Hearst Endowment Assistant Professor
Molecular and Cell Biology Laboratory

Reuben Shaw, assistant professor in the Molecular and Cell Biology Laboratory and the Dulbecco Laboratory for Cancer Research, studies signal transduction pathways that underlie the development of cancer as well as type 2 diabetes.

Our work centers around a human tumor suppressor named LKB1. LKB1 is mutationally inactivated in the familial cancer disease Peutz-Jegher Syndrome as well as in large percentage of sporadic lung adenocarcinomas. Interestingly, LKB1 encodes a threonine kinase that serves to activate a number of downstream kinases, including the AMP-activated protein kinase (AMPK), which is a critical regulator of metabolism, and the par-1/MARK family of kinases that regulate cell polarity.

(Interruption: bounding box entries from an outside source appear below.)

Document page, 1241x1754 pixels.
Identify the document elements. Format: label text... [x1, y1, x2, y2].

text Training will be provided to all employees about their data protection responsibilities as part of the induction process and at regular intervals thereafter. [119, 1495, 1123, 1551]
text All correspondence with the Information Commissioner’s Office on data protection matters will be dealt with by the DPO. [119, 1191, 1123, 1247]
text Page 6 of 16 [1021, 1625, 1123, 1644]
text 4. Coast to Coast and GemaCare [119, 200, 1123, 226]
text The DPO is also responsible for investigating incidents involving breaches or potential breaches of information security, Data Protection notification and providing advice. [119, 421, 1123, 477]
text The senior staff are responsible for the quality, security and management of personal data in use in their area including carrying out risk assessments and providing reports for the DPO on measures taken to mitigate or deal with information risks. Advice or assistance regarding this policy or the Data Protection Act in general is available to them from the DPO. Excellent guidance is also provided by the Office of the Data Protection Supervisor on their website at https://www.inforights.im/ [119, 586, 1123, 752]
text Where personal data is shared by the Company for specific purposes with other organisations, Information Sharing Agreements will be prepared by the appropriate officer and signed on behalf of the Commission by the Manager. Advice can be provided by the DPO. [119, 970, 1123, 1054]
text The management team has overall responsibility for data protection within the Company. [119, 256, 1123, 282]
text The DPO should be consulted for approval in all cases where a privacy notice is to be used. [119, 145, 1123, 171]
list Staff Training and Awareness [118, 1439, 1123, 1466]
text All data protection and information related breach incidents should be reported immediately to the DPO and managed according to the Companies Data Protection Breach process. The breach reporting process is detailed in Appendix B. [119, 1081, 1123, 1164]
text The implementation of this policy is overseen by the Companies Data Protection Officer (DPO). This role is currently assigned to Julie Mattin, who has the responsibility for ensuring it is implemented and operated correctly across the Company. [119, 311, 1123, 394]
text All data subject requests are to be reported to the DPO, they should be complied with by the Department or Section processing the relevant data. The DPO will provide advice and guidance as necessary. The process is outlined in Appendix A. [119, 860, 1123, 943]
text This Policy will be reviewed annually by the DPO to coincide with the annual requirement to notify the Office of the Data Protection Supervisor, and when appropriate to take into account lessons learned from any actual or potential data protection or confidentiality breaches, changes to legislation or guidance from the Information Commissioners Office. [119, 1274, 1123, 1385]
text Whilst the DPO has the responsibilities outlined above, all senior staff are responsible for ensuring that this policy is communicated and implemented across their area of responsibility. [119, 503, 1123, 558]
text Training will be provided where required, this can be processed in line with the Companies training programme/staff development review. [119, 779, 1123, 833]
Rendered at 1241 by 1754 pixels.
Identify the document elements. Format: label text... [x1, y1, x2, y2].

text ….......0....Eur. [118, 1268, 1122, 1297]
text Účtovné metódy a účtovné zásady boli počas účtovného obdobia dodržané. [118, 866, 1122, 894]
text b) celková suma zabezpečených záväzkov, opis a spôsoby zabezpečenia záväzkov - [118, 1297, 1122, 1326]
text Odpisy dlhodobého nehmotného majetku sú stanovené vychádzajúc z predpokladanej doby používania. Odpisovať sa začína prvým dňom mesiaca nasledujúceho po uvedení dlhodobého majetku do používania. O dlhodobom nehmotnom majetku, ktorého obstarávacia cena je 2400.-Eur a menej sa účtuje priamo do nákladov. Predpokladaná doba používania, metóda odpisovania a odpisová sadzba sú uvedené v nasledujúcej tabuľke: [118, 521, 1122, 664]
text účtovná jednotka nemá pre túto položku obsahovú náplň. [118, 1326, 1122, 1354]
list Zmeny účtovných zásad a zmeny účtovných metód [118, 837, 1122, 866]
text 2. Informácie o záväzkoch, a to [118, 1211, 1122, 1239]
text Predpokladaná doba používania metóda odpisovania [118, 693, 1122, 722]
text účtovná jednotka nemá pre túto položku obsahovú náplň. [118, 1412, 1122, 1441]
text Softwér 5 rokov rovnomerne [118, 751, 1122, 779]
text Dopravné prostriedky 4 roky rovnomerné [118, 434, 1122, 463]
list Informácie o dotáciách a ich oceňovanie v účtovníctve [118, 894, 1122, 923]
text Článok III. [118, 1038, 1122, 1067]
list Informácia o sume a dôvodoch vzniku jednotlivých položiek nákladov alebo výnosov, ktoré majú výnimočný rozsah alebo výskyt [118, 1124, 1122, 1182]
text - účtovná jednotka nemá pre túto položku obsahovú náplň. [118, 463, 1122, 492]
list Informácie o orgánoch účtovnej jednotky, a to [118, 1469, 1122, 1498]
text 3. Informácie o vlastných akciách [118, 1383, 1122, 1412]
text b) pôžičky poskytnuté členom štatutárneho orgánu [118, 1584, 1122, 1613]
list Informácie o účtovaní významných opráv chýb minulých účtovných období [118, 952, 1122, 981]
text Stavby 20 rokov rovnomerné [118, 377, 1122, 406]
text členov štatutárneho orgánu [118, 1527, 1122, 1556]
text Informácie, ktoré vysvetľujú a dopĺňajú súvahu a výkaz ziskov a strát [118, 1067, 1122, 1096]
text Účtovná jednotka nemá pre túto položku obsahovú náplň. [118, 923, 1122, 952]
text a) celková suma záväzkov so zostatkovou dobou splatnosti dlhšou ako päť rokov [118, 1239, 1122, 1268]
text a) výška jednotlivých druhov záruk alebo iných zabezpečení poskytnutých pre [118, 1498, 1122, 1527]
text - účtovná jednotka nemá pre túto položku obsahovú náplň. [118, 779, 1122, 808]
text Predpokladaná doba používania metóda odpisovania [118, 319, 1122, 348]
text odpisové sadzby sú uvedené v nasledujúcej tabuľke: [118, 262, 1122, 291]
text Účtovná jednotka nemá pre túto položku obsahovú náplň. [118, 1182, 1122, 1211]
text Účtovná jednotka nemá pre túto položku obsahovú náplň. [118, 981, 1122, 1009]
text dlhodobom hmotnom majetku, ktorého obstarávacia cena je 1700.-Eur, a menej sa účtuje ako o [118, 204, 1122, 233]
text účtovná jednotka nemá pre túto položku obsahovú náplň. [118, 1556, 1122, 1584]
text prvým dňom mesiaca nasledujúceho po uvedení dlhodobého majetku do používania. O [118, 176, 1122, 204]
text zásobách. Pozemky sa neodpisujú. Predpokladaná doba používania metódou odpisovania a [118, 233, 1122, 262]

Using a combination of proteomic and bioinformatics approaches, we identified AMPK as a direct substrate of LKB1. AMPK is a well known highly conserved regulator of cell metabolism that is activated under conditions of energy stress. We propose that the LKB1-dependent activation of AMPK in response to these stress stimuli may act as a low energy checkpoint in the cell. This unexpected connection between a well-known regulator of cellular metabolism and a tumor suppressor gene led to two immediate questions: Does AMPK have a role in tumor suppression and conversely, does the LKB1 tumor suppressor have a role in metabolic control in critical tissues in mammals? We have found that indeed both are true and that through the phosphorylation of specific targets by AMPK, these wide effects on physiology are regulated.

One way that LKB1 and AMPK regulate tumorigenesis is through regulation of the mTOR kinase, a conserved integrator of nutrient and growth factor signaling. We found that AMPK directly phosphorylates the TSC2 tumor suppressor and activates it to inhibit mTOR signaling. Consistent with this observation from cell culture, tumors lacking LKB1 were found to contain elevated levels of mTOR compared to surrounding epithelium. These findings culminated in the observation that three different human hamartoma syndromes, involving loss of TSC1/2, PTEN, and LKB1, all share a common biochemical underpinning: hyperactivation of mTOR signaling. We also generated a tissue-specific knockout of LKB1 in liver and also observed dramatic elevations of mTOR signaling in this context.

We chose to knockout LKB1 in liver as liver is known to be a tissue where AMPK activity is thought to be critical. Indeed, we found that loss of LKB1 led to a complete loss of AMPK activation and severe diabetes-like phenotypes in in these mice. We found that both gluconeogenic and lipogenic gene expression were upregulated in the livers of these mice, due in part to the loss of phosphorylation of a critical transcriptional coactivator termed TORC2 by AMPK and related kinases in the absence of LKB1. Finally we showed that metformin, one of the most-widely prescribed type-2 diabetes therapeutics in the world, requires LKB1/AMPK signaling in the liver in order to exert its therapeutic benefit.

Future studies in our lab will focus on further elucidating these critical signaling pathways at this emerging interface between cancer and diabetes. We will employ a variety of biochemical, cell-biological, and genetic mouse models to dissect these biological processes. In addition, we will examine how existing diabetic therapeutics may be useful in the treatment of tumors with defined genetic lesions.